The contents of this book are at least as straightforward as they can be given the cloak-and-dagger subject matter, at least when taken on a chapter by chapter basis, but the book as a whole is organized in a very puzzling way. After a prologue that introduces Frank Strugis in jail over the Watergate break-in, which, as the authors helpfully note, was his least dangerous mission operationally, but the only reason he is known if he is known at all , the book begins in a chronological fashion for the first six chapters, which cover the first third of the book, starting from his childhood ambitions at being a priest to his experience as a marine raider during World War II, to his experience in spycraft in postwar Berlin, his early efforts to support Fidel Castro against the Batista regime, which led the brave man, who had endangered his citizenship to help Castro as a populist military leader, to violently oppose Castro as the regime went more and more Communist, to the point where he was a key operative in the fiasco of the Bay of Pigs invasion, which appears to have soured him on Kennedy as well. The book then looks at his official missions in the 1960’s and early 1970’s as well as containing two lengthy chapters that take up about a third of the book about the operation and aftermath of Watergate, where Sturgis was played for a patsy thanks to some turncoats among the CIA-led group. The last third of the book goes back to give two possible views of Sturgis’ role in the assassination of JFK, his efforts at aiding anti-Communism in Angola, and his obsession with Cuba until the end of his life, and contains Jim Hunt’s personal look at his beloved uncle.
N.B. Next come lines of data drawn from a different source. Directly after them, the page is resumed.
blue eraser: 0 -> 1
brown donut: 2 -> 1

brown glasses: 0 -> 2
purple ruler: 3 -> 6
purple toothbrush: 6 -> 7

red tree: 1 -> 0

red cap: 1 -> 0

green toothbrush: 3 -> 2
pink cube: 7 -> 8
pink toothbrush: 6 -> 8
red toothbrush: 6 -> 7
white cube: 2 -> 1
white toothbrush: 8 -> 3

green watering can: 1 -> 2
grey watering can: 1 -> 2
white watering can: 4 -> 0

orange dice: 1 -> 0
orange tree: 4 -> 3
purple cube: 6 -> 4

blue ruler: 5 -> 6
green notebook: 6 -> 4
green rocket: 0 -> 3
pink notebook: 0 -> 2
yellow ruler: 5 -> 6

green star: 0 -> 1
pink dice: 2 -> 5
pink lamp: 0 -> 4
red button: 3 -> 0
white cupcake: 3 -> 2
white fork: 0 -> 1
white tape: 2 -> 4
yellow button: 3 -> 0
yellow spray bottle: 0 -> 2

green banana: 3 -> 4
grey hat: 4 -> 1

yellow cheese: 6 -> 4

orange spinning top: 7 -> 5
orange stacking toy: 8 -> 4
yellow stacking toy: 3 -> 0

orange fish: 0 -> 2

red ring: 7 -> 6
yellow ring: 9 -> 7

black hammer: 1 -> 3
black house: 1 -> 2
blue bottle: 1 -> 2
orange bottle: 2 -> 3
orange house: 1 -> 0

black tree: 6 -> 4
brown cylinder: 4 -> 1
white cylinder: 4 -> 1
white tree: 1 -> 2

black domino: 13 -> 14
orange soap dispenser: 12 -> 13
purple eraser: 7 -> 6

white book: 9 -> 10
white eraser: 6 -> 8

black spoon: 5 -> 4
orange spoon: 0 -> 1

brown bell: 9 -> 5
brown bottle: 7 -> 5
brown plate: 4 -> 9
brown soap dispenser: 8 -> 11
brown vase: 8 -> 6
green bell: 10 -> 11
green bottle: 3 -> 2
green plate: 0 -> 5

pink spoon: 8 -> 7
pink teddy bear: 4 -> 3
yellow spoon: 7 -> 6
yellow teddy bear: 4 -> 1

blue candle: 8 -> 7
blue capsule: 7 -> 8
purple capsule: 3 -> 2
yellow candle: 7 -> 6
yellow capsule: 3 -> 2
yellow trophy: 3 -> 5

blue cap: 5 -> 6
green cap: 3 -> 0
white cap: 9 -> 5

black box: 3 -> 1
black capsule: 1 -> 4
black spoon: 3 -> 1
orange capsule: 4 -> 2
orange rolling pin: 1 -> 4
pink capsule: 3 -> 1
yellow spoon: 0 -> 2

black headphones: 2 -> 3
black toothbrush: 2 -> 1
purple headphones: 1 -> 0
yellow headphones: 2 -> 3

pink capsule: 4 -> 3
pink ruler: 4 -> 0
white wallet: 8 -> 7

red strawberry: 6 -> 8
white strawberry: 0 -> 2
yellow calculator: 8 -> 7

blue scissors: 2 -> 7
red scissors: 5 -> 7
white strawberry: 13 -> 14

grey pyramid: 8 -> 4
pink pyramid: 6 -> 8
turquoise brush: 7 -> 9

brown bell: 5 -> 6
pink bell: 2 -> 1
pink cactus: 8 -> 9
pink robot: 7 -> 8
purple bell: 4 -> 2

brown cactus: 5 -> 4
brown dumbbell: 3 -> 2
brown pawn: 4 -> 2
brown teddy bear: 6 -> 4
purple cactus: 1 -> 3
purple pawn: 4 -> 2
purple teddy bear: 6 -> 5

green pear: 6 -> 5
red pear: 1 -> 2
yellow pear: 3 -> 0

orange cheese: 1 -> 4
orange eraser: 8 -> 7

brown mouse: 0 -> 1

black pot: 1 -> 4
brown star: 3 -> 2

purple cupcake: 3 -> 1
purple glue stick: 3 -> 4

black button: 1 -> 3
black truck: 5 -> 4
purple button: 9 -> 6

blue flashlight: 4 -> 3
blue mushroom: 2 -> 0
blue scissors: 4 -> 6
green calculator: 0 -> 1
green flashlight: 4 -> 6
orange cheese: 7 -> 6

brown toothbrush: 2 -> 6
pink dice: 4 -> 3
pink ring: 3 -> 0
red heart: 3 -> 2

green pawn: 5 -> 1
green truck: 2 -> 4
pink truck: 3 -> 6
There are at least two ways in which this book is troubling. For one, Frank Sturgis himself shows up as having suffered greatly from PTSD as a result of his experience behind the lines in desperate guerrilla combat on the Pacific front of World War II. Later in life, he appears to have been seen as a success story, but only out of a radical compartmentalization of his mind between a loving husband and father and a man who never could entirely settle down and continually went abroad in search of dangerous missions where he could kill bad guys with impunity, a veritable license to kill. Given that this man is viewed as a success story from PTSD, one does not want to see what failure looks like. The other troubling aspect of this book is the way that it shows a dark and unseemly underbelly of American political culture. Strugis blended easily with the mob bosses of Tampa, Pittsburgh, and other cities, was a vocal supporter of the anti-Communist anti-Castro cause in Miami, and was willing to engage in numerous and criminal efforts at gunrunning and private warfare, often with the slightest cloak of legality because of his role as a CIA highly skilled operative who somehow managed to be honorably discharged from three branches of the military in the decade after World War II.
Readers of this book, if they are not caught up in the real-life grit and glamor of Sturgis’ life, may find themselves able to empathize with the wreckage of his parents’ marriage when he was a child, with his casual involvement in all kinds of assassinations and guerrilla efforts, with the authors’ obvious ax to grind against Judge Maximum Sirica for depriving Sturgis and his co-defendents of their civil rights in search of political grandstanding, or with the authors’ gentlemanly disagreement about the full extent of Sturgis’ involvement in the JFK assassination and its similarities with the political assassination of Nixon. In reading this book, one feels strangely unsafe at the extreme level of treachery engaged in by those who consider themselves patriots. Even the book’s homey touches of beloved pet cocker spaniels and the uxorious claimed loyalty of Sturgis to his patient and long-suffering wife cannot rid the reader of this book of a great sense of unease about the state of the moral and political order of the nation we live in.